8.A) Explain Pig architecture for scripts data flow and processing. – 10 Marks
Answer:-
Here’s a breakdown of the concepts related to executing Pig scripts and the execution flow through different components:
Ways to Execute Pig Scripts:
- Grunt Shell: An interactive shell of Pig that executes the scripts.
- Script File: Pig commands written in a script file that execute at Pig Server.
- Embedded Script: Create UDFs for the functions unavailable in Pig built- in operators. UDF can be in other programming languages.
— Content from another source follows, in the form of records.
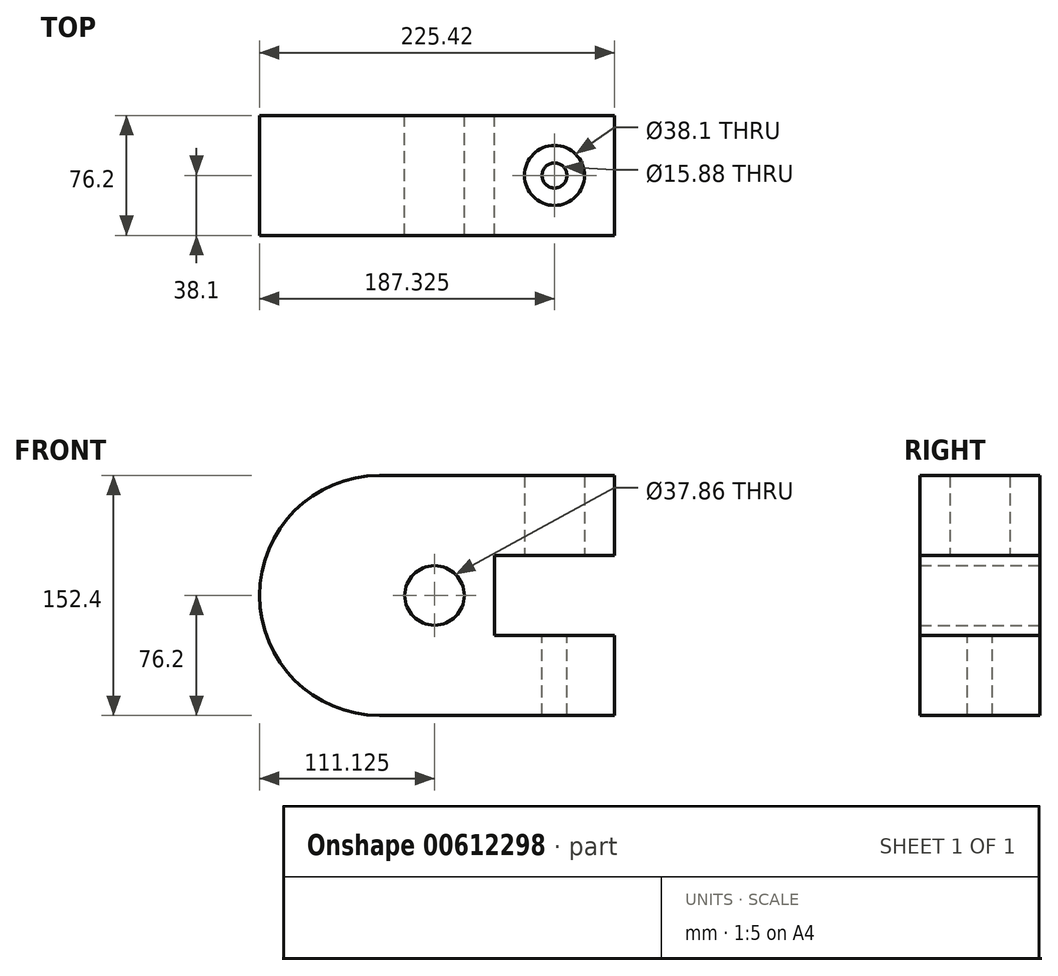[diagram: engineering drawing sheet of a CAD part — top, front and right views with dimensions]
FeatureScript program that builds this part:
annotation { "Feature Type Name" : "Feature", "Feature Type Description" : "" }
export const myFeature = defineFeature(function(context is Context, id is Id, definition is map)
    precondition{}
    {
        {
            var Q0;
            Q0=qCreatedBy(makeId("Front.planeOp"),FACE);
            var sketch = newSketch(context, id + "F0", { "sketchPlane" : qUnion([Q0])});
            skLineSegment(sketch, "E0", {"start": v(0, 0) * mm, "end": v(149.22, 0) * mm});
            skLineSegment(sketch, "E1", {"start": v(0, 0) * mm, "end": v(0, -152.4) * mm});
            skLineSegment(sketch, "E2", {"start": v(0, -152.4) * mm, "end": v(149.23, -152.4) * mm});
            skLineSegment(sketch, "E3", {"start": v(149.23, -152.4) * mm, "end": v(149.23, -101.6) * mm});
            skLineSegment(sketch, "E4", {"start": v(149.22, -101.6) * mm, "end": v(73.02, -101.6) * mm});
            skLineSegment(sketch, "E5", {"start": v(73.03, -101.6) * mm, "end": v(73.03, -50.8) * mm});
            skLineSegment(sketch, "E6", {"start": v(73.02, -50.8) * mm, "end": v(149.22, -50.8) * mm});
            skLineSegment(sketch, "E7", {"start": v(149.22, -50.8) * mm, "end": v(149.22, 0) * mm});
            skArc(sketch, "E8", {"start": v(0, 0) * mm, "mid": v(-76.2, -76.2) * mm, "end": v(0, -152.4) * mm});
            skCircle(sketch, "E9", {"center": v(34.93, -76.2) * mm, "radius": 18.93 * mm});
            skSolve(sketch);
        }
        {
            var Q0;
            Q0=makeQuery(id+"F0.imprint","IMPRINT",FACE,{"disambiguationData":[TD([[makeQuery(id+"F0.imprint","IMPRINT",EDGE,{"derivedFrom":sQuery(id+"F0.wireOp",EDGE,"E1")}),-1.0]])]});
            var Q1;
            Q1=makeQuery(id+"F0.imprint","IMPRINT",FACE,{"disambiguationData":[TD([[makeQuery(id+"F0.imprint","IMPRINT",EDGE,{"derivedFrom":sQuery(id+"F0.wireOp",EDGE,"E0")}),-1.0]])]});
            extrude(context, id + "F1", {"entities" : qUnion([Q0, Q1]), "depth" : 76.2 * mm, "offsetDistance" : 25.4 * mm});
        }
        {
            var Q0;
            Q0=makeQuery(id+"F1.opExtrude","SWEPT_FACE",FACE,{"disambiguationData":[OSD([sQuery(id+"F0.wireOp",EDGE,"E4")])]});
            var sketch = newSketch(context, id + "F2", { "sketchPlane" : qUnion([Q0])});
            skCircle(sketch, "E10", {"center": v(111.13, -38.1) * mm, "radius": 7.94 * mm});
            skSolve(sketch);
        }
        {
            var Q0;
            Q0=makeQuery(id+"F1.opExtrude","SWEPT_FACE",FACE,{"disambiguationData":[OSD([sQuery(id+"F0.wireOp",EDGE,"E6")])]});
            var sketch = newSketch(context, id + "F3", { "sketchPlane" : qUnion([Q0])});
            skCircle(sketch, "E11", {"center": v(111.12, 38.1) * mm, "radius": 19.05 * mm});
            skSolve(sketch);
        }
        {
            var Q0;
            Q0=sQuery(id+"F3.wireOp",VERTEX,"E11.center");
            var Q1;
            Q1=makeQuery(id+"F1.opExtrude","SWEPT_BODY",BODY,{"disambiguationData":[OSD([sQuery(id+"F0.wireOp",EDGE,"E0"),sQuery(id+"F0.wireOp",EDGE,"E2"),sQuery(id+"F0.wireOp",EDGE,"E3"),sQuery(id+"F0.wireOp",EDGE,"E4"),sQuery(id+"F0.wireOp",EDGE,"E5"),sQuery(id+"F0.wireOp",EDGE,"E6"),sQuery(id+"F0.wireOp",EDGE,"E7"),sQuery(id+"F0.wireOp",EDGE,"E8"),sQuery(id+"F0.wireOp",EDGE,"E9")])]});
            hole(context, id + "F4", {"style" : HoleStyle.SIMPLE, "endStyle" : HoleEndStyle.BLIND, "holeDiameter" : 38.1 * mm, "majorDiameter" : 6.35 * mm, "holeDepth" : 50.8 * mm, "isTappedThrough" : true, "tappedDepth" : 12.7 * mm, "tapClearance" : 3, "locations" : qUnion([Q0]), "scope" : qUnion([Q1])});
        }
        {
            var Q0;
            Q0=sQuery(id+"F2.wireOp",VERTEX,"E10.center");
            var Q1;
            Q1=makeQuery(id+"F1.opExtrude","SWEPT_BODY",BODY,{"disambiguationData":[OSD([sQuery(id+"F0.wireOp",EDGE,"E0"),sQuery(id+"F0.wireOp",EDGE,"E2"),sQuery(id+"F0.wireOp",EDGE,"E3"),sQuery(id+"F0.wireOp",EDGE,"E4"),sQuery(id+"F0.wireOp",EDGE,"E5"),sQuery(id+"F0.wireOp",EDGE,"E6"),sQuery(id+"F0.wireOp",EDGE,"E7"),sQuery(id+"F0.wireOp",EDGE,"E8"),sQuery(id+"F0.wireOp",EDGE,"E9")])]});
            hole(context, id + "F5", {"style" : HoleStyle.SIMPLE, "endStyle" : HoleEndStyle.BLIND, "holeDiameter" : 15.88 * mm, "majorDiameter" : 6.35 * mm, "holeDepth" : 50.8 * mm, "isTappedThrough" : true, "tappedDepth" : 12.7 * mm, "tapClearance" : 3, "locations" : qUnion([Q0]), "scope" : qUnion([Q1])});
        }
    });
The UDFs can embed in Pig Latin Script file.
Execution Flow in Pig:
- Parser:
- Handles Pig scripts after passing through the Grunt shell or Pig Server.
- The parser checks for type errors and syntax errors.
- It generates a Directed Acyclic Graph (DAG), which represents the logical plan of the script.
- Acyclic means there are no cycles; data flows in a single direction from one node to another.
- Nodes represent logical operators, and edges represent data flow between operators.
- Optimizer:
- The DAG is sent to the logical optimizer, where optimization activities are performed automatically to reduce data flow and improve efficiency.
- Some optimization strategies include:
- PushUpFilter: Pushes filter conditions earlier in the execution to reduce the number of records early.
- PushDownForEachFlatten: Delays flattening operations (cross products) to keep records fewer at any point.
- ColumnPruner: Removes unused or unnecessary columns from records, optimizing data size.
- MapKeyPruner: Omits unused map keys to reduce record size.
- Limit Optimizer: If a limit operation is used right after a load or sort, it optimizes the process by reducing the number of records early, avoiding unnecessary processing.
- Compiler:
- After optimization, the compiler generates a series of MapReduce jobs that correspond to the logical plan.
- It prepares the jobs for execution.
- Execution Engine:
- The MapReduce jobs are submitted for execution by the execution engine.
- The jobs run on the cluster, performing the computations, and output the final result.
Flow Summary:
- The script is parsed to check for errors.
- The DAG is generated and optimized by applying various techniques to reduce the data flow.
- The compiler generates MapReduce jobs for the optimized plan.
- The execution engine runs the jobs, and the result is produced.